*EPF406   10/08/92 *

(Article on Cheney, Choi press briefing of 10/08/92)  (620)
By Jane A. Morse
USIA Staff Writer
Washington -- North Korea's aggressive pursuit of a nuclear weapons
development capability remains a priority concern of South Korea and the
United States, according to Secretary of Defense Richard Cheney.

At an October 10 press briefing, Cheney said there exists intelligence of
"sufficient quality" to suggest that the Democratic Peoples Republic of
Korea (DPRK) is close to achieving its goal of developing its own nuclear
bomb.  And, he added, the United States will not continue its phased troop
drawdown until the North's nuclear weapons program is halted.

Cheney spoke to reporters at the conclusion of the 24th U.S.-ROK Security
Consultative Meeting held here October 7-8.  Accompanying him was ROK
Minister of National Defense Choi Jae-Chang.  Choi said the annual meeting
served to reconfirm the U.S. security commitment to the South and noted
that a joint study has been proposed to determine the scope and nature of
U.S.-ROK security cooperation into the 21st century.

After very brief statements, Cheney and Choi turned the briefing over to
William Pendley, deputy assistant secretary of defense for International
Security Affairs and Lieutenant General Kim Jae-Chang, assistant minister
for policy at the ROK Ministry of Defense.

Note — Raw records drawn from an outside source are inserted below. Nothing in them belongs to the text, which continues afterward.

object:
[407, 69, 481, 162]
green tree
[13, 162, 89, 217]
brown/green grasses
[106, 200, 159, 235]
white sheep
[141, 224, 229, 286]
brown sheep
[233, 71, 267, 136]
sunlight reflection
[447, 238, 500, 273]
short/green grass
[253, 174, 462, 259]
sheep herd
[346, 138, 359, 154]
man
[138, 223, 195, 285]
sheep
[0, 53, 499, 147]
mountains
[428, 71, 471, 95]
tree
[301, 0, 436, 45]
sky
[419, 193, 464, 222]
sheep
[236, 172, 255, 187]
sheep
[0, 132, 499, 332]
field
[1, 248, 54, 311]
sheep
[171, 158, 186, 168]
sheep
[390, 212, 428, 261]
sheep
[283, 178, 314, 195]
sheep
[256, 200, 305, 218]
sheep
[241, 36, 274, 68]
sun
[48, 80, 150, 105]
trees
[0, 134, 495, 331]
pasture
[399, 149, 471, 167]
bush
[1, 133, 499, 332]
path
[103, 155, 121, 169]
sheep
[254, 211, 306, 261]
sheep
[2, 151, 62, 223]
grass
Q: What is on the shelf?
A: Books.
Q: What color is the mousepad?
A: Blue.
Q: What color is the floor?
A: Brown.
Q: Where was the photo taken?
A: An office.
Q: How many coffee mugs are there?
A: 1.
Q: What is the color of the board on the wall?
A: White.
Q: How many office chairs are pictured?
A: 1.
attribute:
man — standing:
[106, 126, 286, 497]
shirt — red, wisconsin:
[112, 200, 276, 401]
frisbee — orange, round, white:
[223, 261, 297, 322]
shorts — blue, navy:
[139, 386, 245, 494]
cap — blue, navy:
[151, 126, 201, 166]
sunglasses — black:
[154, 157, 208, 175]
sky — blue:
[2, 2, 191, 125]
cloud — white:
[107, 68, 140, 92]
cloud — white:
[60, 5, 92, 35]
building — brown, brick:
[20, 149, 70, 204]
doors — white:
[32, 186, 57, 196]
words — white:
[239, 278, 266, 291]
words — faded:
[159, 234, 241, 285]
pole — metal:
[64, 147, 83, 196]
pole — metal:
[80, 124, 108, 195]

Kim, speaking through an interpreter, said three rounds of inspections by
the International Atomic Energy Agency (IAEA) of North Korean nuclear
facilities has led to "serious and clear" suspicions that the North is very
near completion of a reprocessing plant that would give it the fuel
necessary to build a nuclear device.

Asserting that the Korean Peninsula is the last remaining issue to be
resolved in the demise of the Cold War, Kim noted that the DPRK remains
well equiped with a powerful air force and Soviet Skud and Frog
surface-to-surface missiles.

When asked if there is an inherent contradiction in the South's maintaining
a powerful military deterrent and the goal of peaceful reunification, Kim
said that deterrence aided in North-South dialogue.  Pendley added that the
military deterrence sent a message to the North that reunifiecation is only
possible through peaceful negotiations and not through military means.

Both noted that plans are in the works to conduct the normal Team Spirit
joint military exercise in 1993.  Team Spirit, Kim noted, has been
considered by the North as an offensive threat in past years.  It was
suspended in 1992 in the hope of gaining greater cooperation from the North
on substantive issues.  The final decision to hold the exercise in 1993
will be made some time in December 1992-January 1993, he said.

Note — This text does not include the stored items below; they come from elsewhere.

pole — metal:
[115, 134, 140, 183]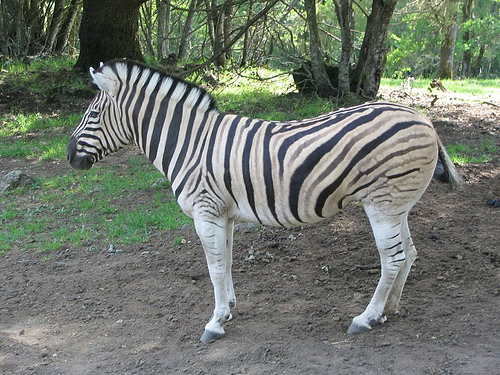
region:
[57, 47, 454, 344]
Zebra is standing in dirt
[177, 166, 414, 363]
Zebra has four legs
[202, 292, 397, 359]
Zebra has hooves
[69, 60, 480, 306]
Zebra has stripes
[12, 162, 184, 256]
Grass is on the ground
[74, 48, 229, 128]
Zebra has a main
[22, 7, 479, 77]
Trees are in the background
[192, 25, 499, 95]
Sun shines through the trees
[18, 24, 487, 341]
The zebra is outdoors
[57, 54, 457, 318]
Zebra is black and white.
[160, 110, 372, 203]
this is the zebras fur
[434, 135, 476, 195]
this is the zebras tail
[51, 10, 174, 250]
the zebra is looking at somthing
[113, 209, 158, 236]
this is grass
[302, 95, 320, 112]
the grass is green in color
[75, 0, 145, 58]
this is the tree trunk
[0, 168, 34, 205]
this is a stone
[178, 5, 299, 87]
this is a tree branches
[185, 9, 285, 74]
the branches are dry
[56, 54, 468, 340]
this is a zebra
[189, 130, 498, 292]
zebra standing in the shade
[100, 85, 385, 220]
the zebra is striped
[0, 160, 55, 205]
rock in the dirt and grass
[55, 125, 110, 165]
zebra has a black nose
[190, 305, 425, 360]
the hoofs of the zebra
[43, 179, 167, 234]
a grass patch in the dirt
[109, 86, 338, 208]
the zebra is black and white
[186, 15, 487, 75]
trees on the right side of the zebra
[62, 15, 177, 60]
large dark tree trunk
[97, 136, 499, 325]
zebra standing in the dirt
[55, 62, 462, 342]
the zebra is white and back in color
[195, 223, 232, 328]
the legs are white in color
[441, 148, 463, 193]
the tail is short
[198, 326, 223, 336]
the hooves are black in color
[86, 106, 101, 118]
the eye is open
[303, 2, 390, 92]
this is a tree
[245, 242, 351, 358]
the soil is black in color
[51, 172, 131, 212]
the grass is green in color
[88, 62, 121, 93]
the ears are wide apart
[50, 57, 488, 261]
zebra is black and white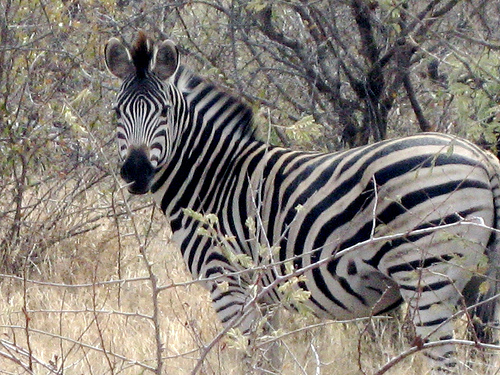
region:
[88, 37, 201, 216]
face of black and white zebra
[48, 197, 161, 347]
thorny leaf-less branches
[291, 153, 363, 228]
black and white stripes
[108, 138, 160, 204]
a black zebra muzzle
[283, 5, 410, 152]
trunk of a large tree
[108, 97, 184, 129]
two zebra eyes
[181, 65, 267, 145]
striped mane of a zebra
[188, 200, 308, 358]
thorny branches with leaves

Pendley and Kim were asked if there was any real chance for peaceful
reunification of the Korean Peninsula, given the North's long history of
inflexible military and political policies.  Pendley pointed to recent DPRK
accessions to IAEA inspections and its United Nations membership as
evidence of change.  He also noted that the collapse of the Soviet Union
and the demise of communism have shaped a new world environment which may
force North Korea to change.

Kim, too, noted the rapid changes in the security environment surrounding
the Korean Peninsula.  He said German reunification was only a lesson, and
that there may be many other ways to acheive reunification.  He ended the
1riefing with the observation that in spite of world changes, the U.S.-ROK
security relationship remains constant.  He noted that for 40 years it has
prevented an outbreak of war on the peninsula and said he felt certain it
would play an important role in peaceful reunification.